For spooling, information output and configuration changes we also need attribute names. These names are at the moment hardcoded in the spooling, output and parsing functions.

It would be better, to extend the existing NAMEDEF macros to create struct objects containing both the internal attribute name and an attribute name to be used for the other purposes.

Functions

create_spooling_context

free_spooling_context



spool_prepare

spool_commit



spool_object

spool_attribute



Installation issues

First step:

Provide an install_monitoring script to setup the event client and its spooling configuration.

Second step:

In qmaster install, decide which spooling type to use, with type specific further actions (for SQL database, query user for parameters and test the database).


Implementation proposal

The implementation can be done in separate steps that can each face thorough testing. Time estimations are netto times and include documentation and testing.

task

est. time [weeks]

implement the suggested cull object definition changes

2

implement tracking of attribute changes

2

implement file based spooling. Restrict to the following text file formats:

  • one record per file, name/value pairs per line

  • fixed delimiters for objects and attribute values

  • XML

3

make a compile time switch that will make the new spooling functions used by qmaster for some selected object types. Only for test purposes.

[INSTRUCTIONS]:
a - Please print a passage from the spooling design notes word for word. Begin at the words containing "Installation issues" and stop after "documentation and testing.".
b - Write what comes next in the spooling design notes, picking up after the last sentence shown.

[RECORD EXTRACTS]:

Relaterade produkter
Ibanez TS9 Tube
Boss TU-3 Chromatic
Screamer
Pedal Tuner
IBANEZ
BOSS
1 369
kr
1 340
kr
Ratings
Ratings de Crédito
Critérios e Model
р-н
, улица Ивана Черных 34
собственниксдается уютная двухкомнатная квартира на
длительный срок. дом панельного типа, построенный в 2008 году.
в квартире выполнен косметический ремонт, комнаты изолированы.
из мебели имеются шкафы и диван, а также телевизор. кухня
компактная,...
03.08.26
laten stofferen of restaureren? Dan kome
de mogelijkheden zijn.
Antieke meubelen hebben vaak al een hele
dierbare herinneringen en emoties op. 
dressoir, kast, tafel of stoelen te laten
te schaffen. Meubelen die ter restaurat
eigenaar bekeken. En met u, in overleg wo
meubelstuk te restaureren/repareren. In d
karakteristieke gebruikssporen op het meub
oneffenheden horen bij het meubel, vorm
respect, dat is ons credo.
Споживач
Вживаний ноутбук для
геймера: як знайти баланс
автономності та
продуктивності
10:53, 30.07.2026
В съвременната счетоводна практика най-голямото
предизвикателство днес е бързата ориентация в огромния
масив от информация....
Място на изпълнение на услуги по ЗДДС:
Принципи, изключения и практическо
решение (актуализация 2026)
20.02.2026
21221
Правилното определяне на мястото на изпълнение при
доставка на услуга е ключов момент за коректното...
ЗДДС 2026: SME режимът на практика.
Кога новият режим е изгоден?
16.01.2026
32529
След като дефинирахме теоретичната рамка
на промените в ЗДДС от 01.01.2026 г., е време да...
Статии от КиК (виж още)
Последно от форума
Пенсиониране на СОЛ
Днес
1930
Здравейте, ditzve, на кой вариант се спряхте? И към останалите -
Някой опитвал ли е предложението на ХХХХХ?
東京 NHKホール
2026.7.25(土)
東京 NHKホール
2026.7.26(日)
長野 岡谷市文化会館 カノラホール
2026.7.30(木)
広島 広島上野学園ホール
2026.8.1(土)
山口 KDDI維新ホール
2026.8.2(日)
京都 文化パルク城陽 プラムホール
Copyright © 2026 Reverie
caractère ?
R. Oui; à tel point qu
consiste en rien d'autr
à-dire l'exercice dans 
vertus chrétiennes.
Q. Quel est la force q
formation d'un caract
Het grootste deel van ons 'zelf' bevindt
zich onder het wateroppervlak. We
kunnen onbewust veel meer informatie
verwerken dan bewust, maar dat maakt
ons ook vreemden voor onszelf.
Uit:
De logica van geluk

[PER-TASK OUTPUTS]:
a -
Installation issues

First step:

Provide an install_monitoring script to setup the event client and its spooling configuration.

Second step:

In qmaster install, decide which spooling type to use, with type specific further actions (for SQL database, query user for parameters and test the database).


Implementation proposal

The implementation can be done in separate steps that can each face thorough testing. Time estimations are netto times and include documentation and testing.

b -
1

implement database storage

8

create an event client that subscribes all events for all object types and spools them to a database

2

do extensive tests with qmaster using some of the new spooling functions to files and the event client attached, continue tests during the next phases.

2

Sum essential steps

20

make qmaster and execd use the new spooling framework (compile time option), test different spooling strategies

4

make new spooling framework the default, create means to configure spooling strategies during the installation process

2

create install_monitoring that will install the event client separately

1

create means to update the database structure, backup and purging of outdated information

2

build clients that use the database as source of information instead of qmaster (qhost, qstat, qacct)

2

change qconf and qalter to use the new spooling framework for reading information and for creating and processing the data to be configured.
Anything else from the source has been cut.